# [Формулировка задания]
Почему, согласно фрагменту воспоминаний об отце, он выносил будильник из комнаты перед отдыхом?

«У нас с ним всегда шла игра. И когда мы с ним сидели за столом последний раз в жизни, за несколько недель до его ухода — а он неважно себя чувствовал, вдруг я увидела: он со мной играет — так, как в детстве!
Такое перемигивание. Например, как-то сидели мы в детстве за столом дома и безмолвно перемигивались — обменивались значащими взглядами. Допустим, папа приходил на обед. А мама ему говорит: «Почему ты мне не позвонил, когда шел домой?» «Я забыл», — говорит папа. А сам ее «гипнотизирует» глазами, потому что ему все надо быстро-быстро. Мама чувствовала этот взгляд, поворачивалась к нему и говорила: «Если даже ты меня будешь сверлить взглядом, суп быстрее не нагреется!» Потом мама отворачивалась, а мы с папой переглядывались, перемигивались: мол, сейчас пошалим, пока мама не видит. Начинали строить друг другу рожицы, гримасничать. Он у меня выхватывал вилку, поднимал на меня смешно брови или делал большие глаза.
Мама поворачивалась — подозревала, что за ее спиной что-то происходит… Такое было почти каждый день. В общем, это такие зарисовки, которые мне словами трудно передать, но они у меня перед глазами.
Мама подавала первое, второе, компот. Папа ел, а потом перед спектаклем ему надо было еще отдохнуть. А когда папа отдыхал, мы сидели тихо, нам нельзя было двигаться, потому что папа очень чутко спал. Он выносил будильник из комнаты — тиканье ему мешало. И мы с мамой сидели тихо 40 минут или час. И в это время никаких разговоров по телефону, и не дай бог, чтобы паркет скрипнул…
Вообще папа был педант. А мама ему соответствовала, потому что у нее все было на местах, в доме просто хирургическая чистота. Она все вычищала и после этого еще раз, с марлечкой ходила проверяла — нет ли пыли. Она любила дом удивительно и очень вкусно готовила. Она была из Баку, а бакинские хозяйки — это отдельная история.

# [Представленные данные]
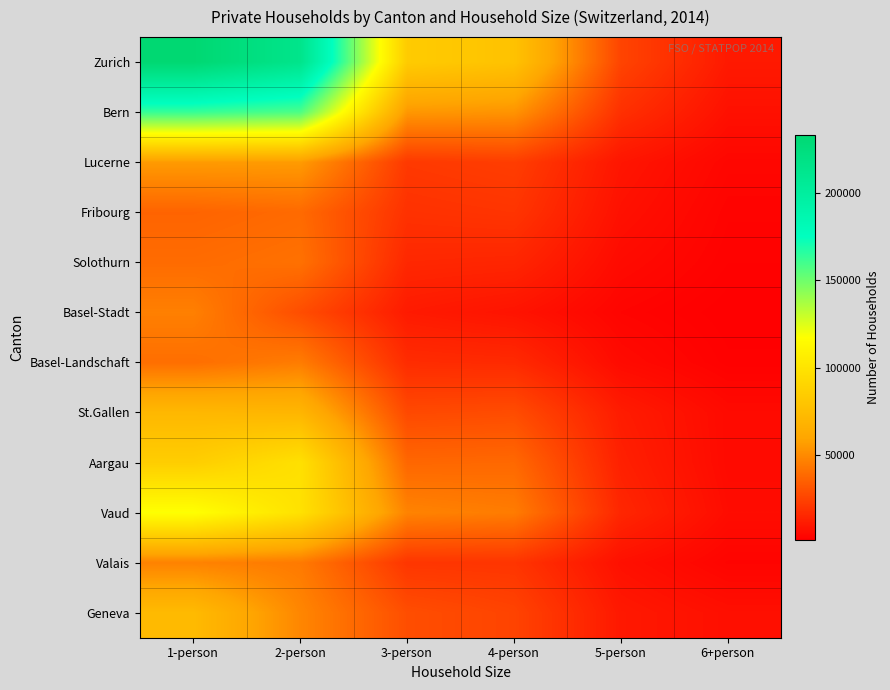

At which category does the chart reach its minimum across all series?

6+person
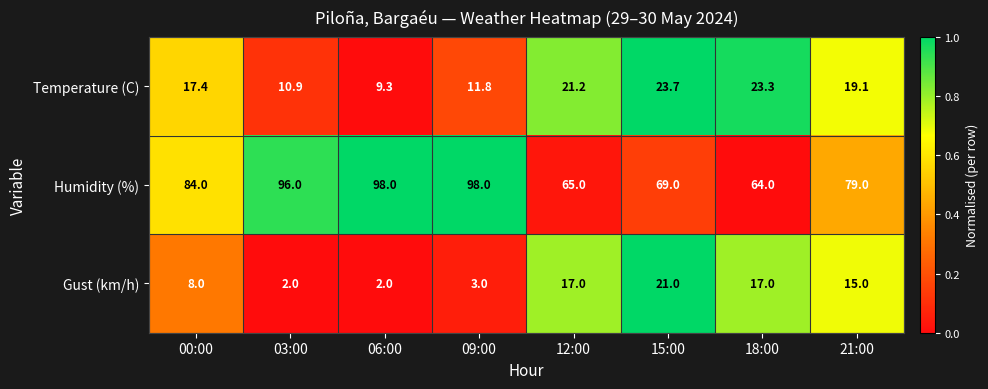

What is the difference between the highest and lowest values at 12:00?

48.0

# [Ответ к заданию]
Ему мешало тиканье будильника.